Supplied passage —
.....

My wife, Lillie, and I set off early on Saturday, November 9th to begin our week long trip to the Caribbean. We were to be part of a reunion contingent that consisted of ex Navy personnel who had served at one time or another aboard the USS Wasp. The Wasp was decommissioned in 1972 and has since been sold for scrap. As it turned out, present at this reunion were sailors who had been aboard from as early as 1942 and some as late as 1972 - in my case, I was aboard in 1960 and 61. There is a Wasp Association that keeps track of everyone and it was through this group that I found out all the particulars about the reunion. After I signed up for the reunion cruise, I received a USS Wasp baseball cap that I wore right from the start of our trip. (Glenn Whitmer had also prepared distinctive badges with nice looking red-white-blue ribbons. Each person in the Wasp contingent - including spouses - wore these. This not only helped create an air of solidarity within the group but it aided immensely in helping us all readily identify and get to know one another.)
The first leg of our trip was a flight from Indianapolis to Charlotte, North Carolina. Then, sure enough, on the airlines flight from Charlotte to Miami, I saw my first Wasp baseball cap. It turned out that the guy (Jim) wearing it was from Albany, New York and it was his wife's (Carol) father who had been on the Wasp. Carol's father was unable to make the trip so Jim and Carol came in his place.

.....

Records from a collection —
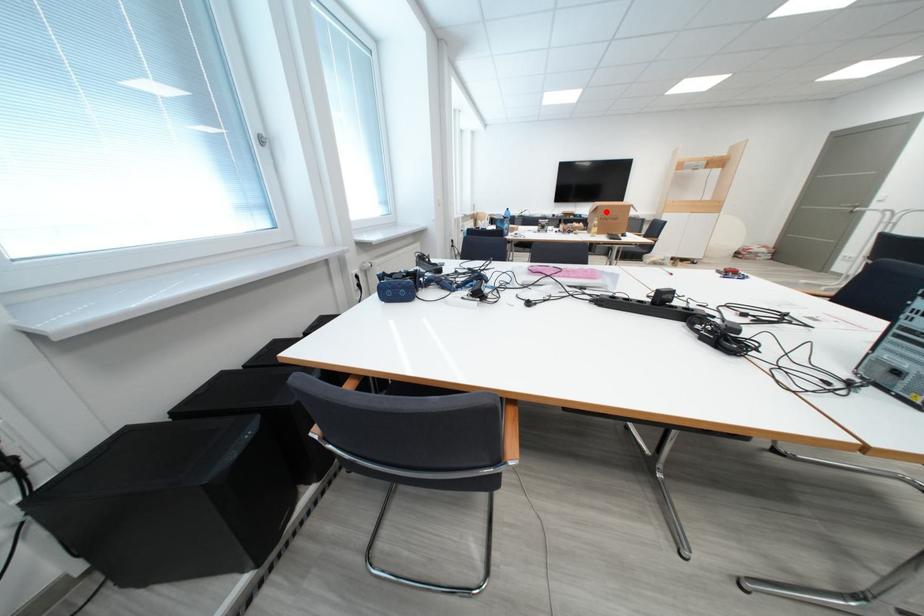
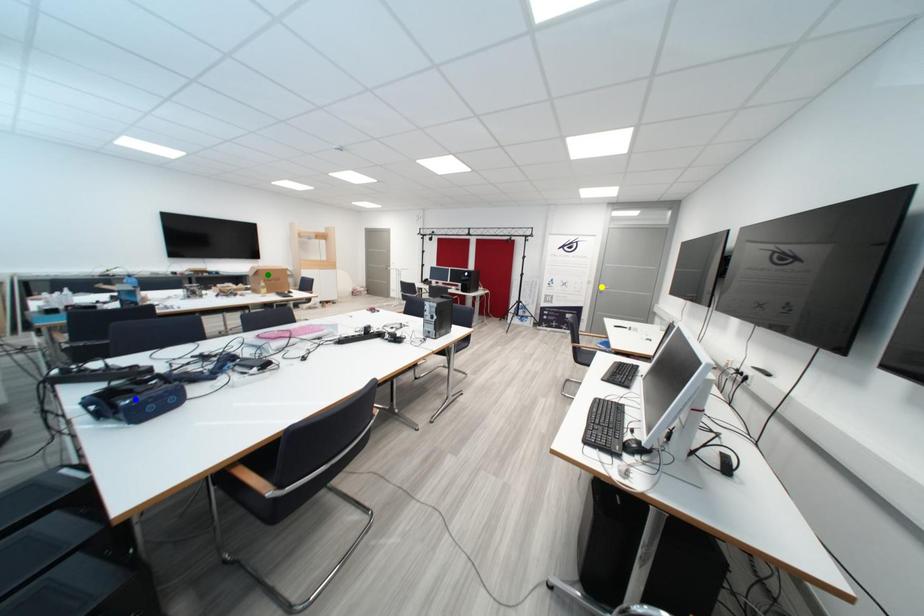
Question: I am providing you with two images of the same scene from different viewpoints. A red point is marked on the first image. You are given multiple points on the second image. In image 2, which mark is for the same physical point as the one in image 1?

Choices:
 (A) yellow point
 (B) green point
 (C) blue point

Answer: (B)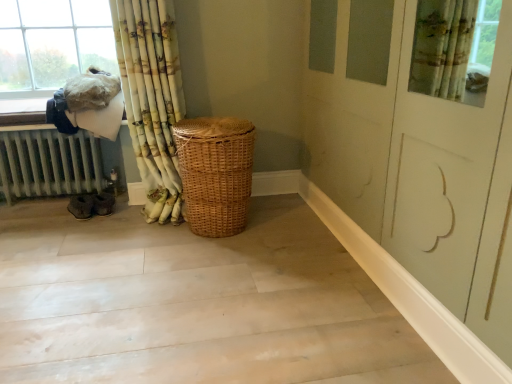
In order to click on vacant space in front of white painted metal radiator at left in this screenshot , I will do `click(57, 244)`.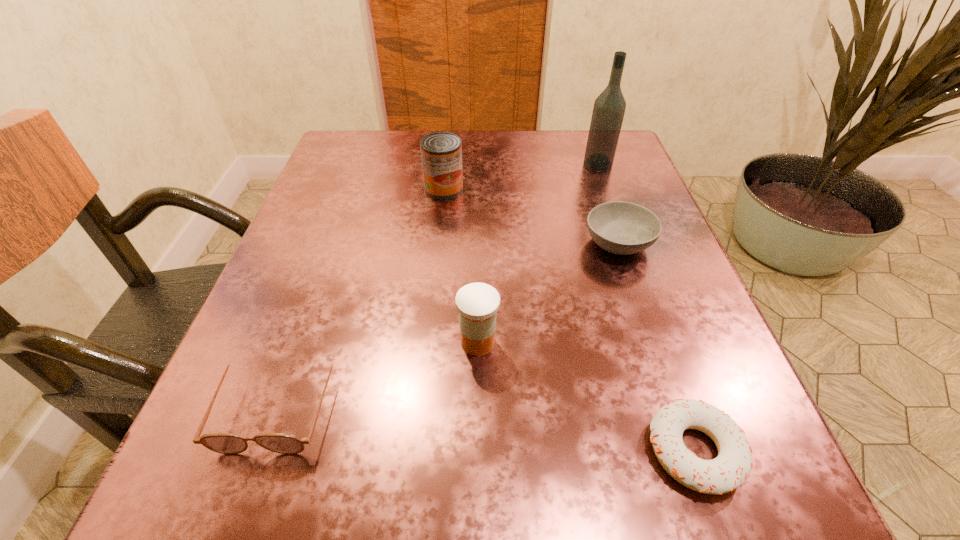
You are a GUI agent. You are given a task and a screenshot of the screen. Output one action in this format:
    pyautogui.click(x=<x>, y=<y>)
    Task: Click on the vodka
    The height and width of the screenshot is (540, 960).
    Given the screenshot: What is the action you would take?
    pyautogui.click(x=609, y=108)

Locate an element on the screen. The width and height of the screenshot is (960, 540). the farthest object is located at coordinates click(609, 108).

Locate an element on the screen. Image resolution: width=960 pixels, height=540 pixels. can is located at coordinates (441, 152).

Where is `the fifth object from right to left`? This screenshot has width=960, height=540. the fifth object from right to left is located at coordinates (441, 152).

Where is `medicine`? The image size is (960, 540). medicine is located at coordinates (477, 303).

Locate an element on the screen. The height and width of the screenshot is (540, 960). bowl is located at coordinates (619, 227).

The image size is (960, 540). I want to click on the leftmost object, so click(224, 443).

This screenshot has width=960, height=540. In order to click on doughnut in this screenshot , I will do `click(731, 468)`.

At what (x,y) coordinates should I click in order to perform the action: click on free region located 0.370m on the front of the farthest object. Please return your answer as a coordinate pair (x, y). The height and width of the screenshot is (540, 960). Looking at the image, I should click on (x=644, y=295).

Where is `free space located on the front of the can`? This screenshot has width=960, height=540. free space located on the front of the can is located at coordinates (440, 227).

.....

Exercise — In the Wasp reunion trip account, what did Glenn Whitmer prepare for the contingent?

Written solution — Distinctive badges with red-white-blue ribbons.